De rechter wijst onder meer de ouders van de kinderen terecht: zij “dwarsbomen” zelf een oplossing, en misbruiken de kinderen om weg te raken uit Syrië, klinkt het. De ouders willen namelijk niet van hun kinderen worden gescheiden. “Dat betekent dat de betrokken ouders hun kinderen instrumentaliseren en met chantagepogingen trachten de inspanningen van de Belgische staat aan te wenden voor de verbetering van hun eigen situatie”, oordeelt de rechter.

Hij wijst erop dat de ouders bewust naar Syrië zijn getrokken om deel te nemen aan het gewapend conflict. Daardoor kunnen ze volgens hem geen recht op consulaire bijstand opeisen. “De zetel kan niet toestaan dat zij hun kinderen nogmaals misbruiken door voor hun eigen voordeel de gevaarlijke situatie waarin deze kinderen verkeren te bestendigen.”

Advocaat Abderrahim Lahlali, die samen met Mohamed Ozdemir de ouders vertegenwoordigt, vindt het juridisch onjuist dat de ouders de staat zouden chanteren.
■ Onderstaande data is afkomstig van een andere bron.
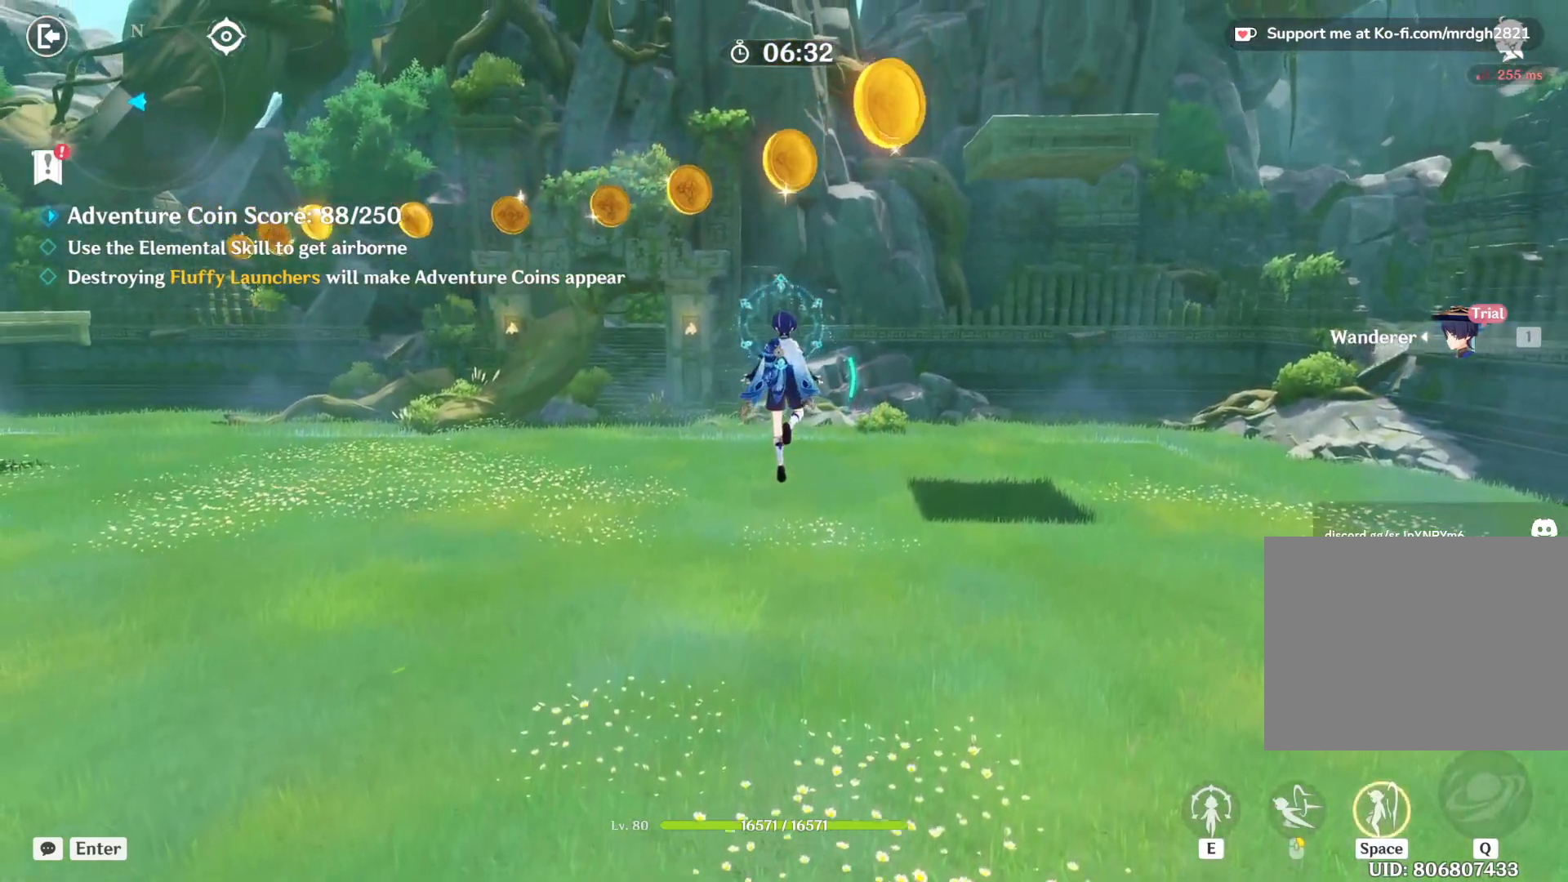
{"keys": ["w"], "mouse": ["left"], "events": [[350, "space", "up"], [484, "mouse_left", "down"]]}
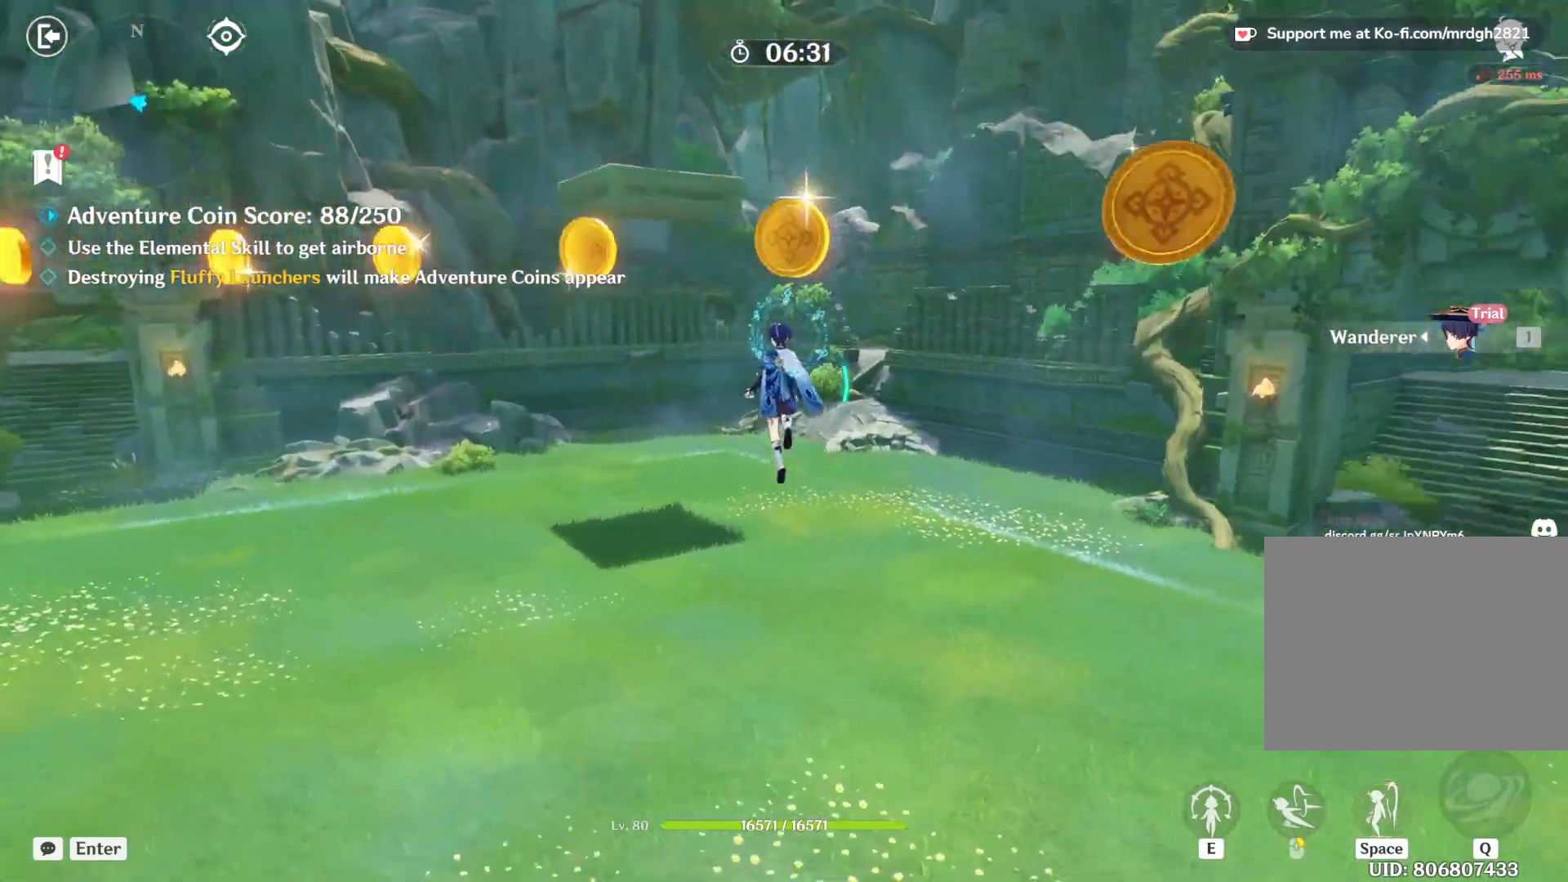
{"keys": ["space", "w"], "mouse": [], "events": [[17, "mouse_left", "up"], [67, "mouse_left", "down"], [117, "mouse_left", "up"], [167, "mouse_left", "down"], [200, "mouse_left", "up"], [250, "mouse_left", "down"], [300, "mouse_left", "up"], [350, "mouse_left", "down"], [400, "mouse_left", "up"], [417, "space", "down"], [450, "mouse_left", "down"], [500, "mouse_left", "up"]]}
De Belgische Staat is de ouders nooit officieel gaan vragen of ze hun kinderen zonder hen mogen repatriëren, benadrukt Lahlali. 

Koerden liggen dwars

Niet alleen de ouders maken het de overheid lastig. Ook de Koerden liggen dwars, en door de instabiele situatie in het land is het ook niet eenvoudig om papieren ter plaatse af te leveren.

In het vonnis wordt een uitgebreide reconstructie gemaakt van de pogingen die ons land ondernam om de kinderen te helpen. In december werd contact gezocht met de Koerdische autoriteiten, en werd hen gevraagd de kinderen zonder hun ouders te mogen repatriëren. België stelde voor om de kinderen naar de Iraaks-Koerdische grens te brengen, om hen daar aan Belgische autoriteiten over te dragen.

Maar de Koerden zien dat niet zitten. Ze willen niet dat de kinderen zonder de ouders teruggehaald worden, en vinden ook dat België hen zelf op Syrisch grondgebied moet ophalen. Dat is allerminst evident. Het OCAD schaalt zo’n missie in op dreigingsniveau 3, wat betekent dat een dreiging voor het diplomatiek personeel ernstig en waarschijnlijk is. Bovendien zou op die manier ook het leven van de kinderen in gevaar worden gebracht, oordeelt de rechtbank: “Niet enkel juridisch maar ook moreel onverantwoord.”

Anderzijds zou zo’n missie geen primeur zijn. In juni vorig jaar werden al Belgische kinderen op die manier uit Syrië teruggebracht. Ook toen ging België hen ter plaatse ophalen; de geopolitieke situatie was ook op dat moment al erg instabiel. Dat toont dat er wel degelijk mogelijkheden zijn. Een regeringsbron wijst daarnaast op de afspraken die gemaakt zijn. “De regering heeft in 2017 het engagement genomen om kinderen naar België terug te laten komen. Zij zijn niet verantwoordelijk voor de daden van hun ouders. Maar de staat moet ook in de mogelijkheid verkeren om dat te doen. Daarom verzet ze zich systematisch tegen de dwangsommen.”

Juridisch doolhof

België krijgt nu uitstel van de dwangsommenrechter. Eerst moeten de ouders formele toestemming geven om hun kinderen zonder hen te repatriëren. Onderneemt de regering daarna nog steeds geen actie, dan zullen er alsnog dwangsommen betaald moeten worden.

Het nieuwe vonnis betekent nog lang niet het einde van de juridische discussie over de mogelijke terugkeer van kinderen van IS-strijders. Naast de zaak bij de dwangsommenrechter lopen nog twee andere procedures. Op 8 april moet het hof van beroep zich opnieuw buigen over de opgelegde dwangsommen. “Het is een juridisch doolhof geworden”, stelt ook advocaat Lahlali vast. “Het is een juridische en feitelijke patstelling.”

Heidi De Pauw, CEO van Child Focus, benadrukt na het vonnis opnieuw dat de kinderen zo snel mogelijk uit al-Hol weg moeten. “Ze hebben er geen toegang tot de juiste medische zorgen, ze kunnen er niet naar school, en de humanitaire situatie is er zeer precair.” Voor De Pauw moet alles in het werk gesteld worden om alle Belgische kinderen van IS-strijders – niet alleen degene die de zaak aangespannen hebben – terug te halen. “Als de rechtbank oordeelt dat dat moet met toestemming van de ouders om de kinderen zonder hen te repatriëren, wie ben ik dan om daartegen in te gaan?”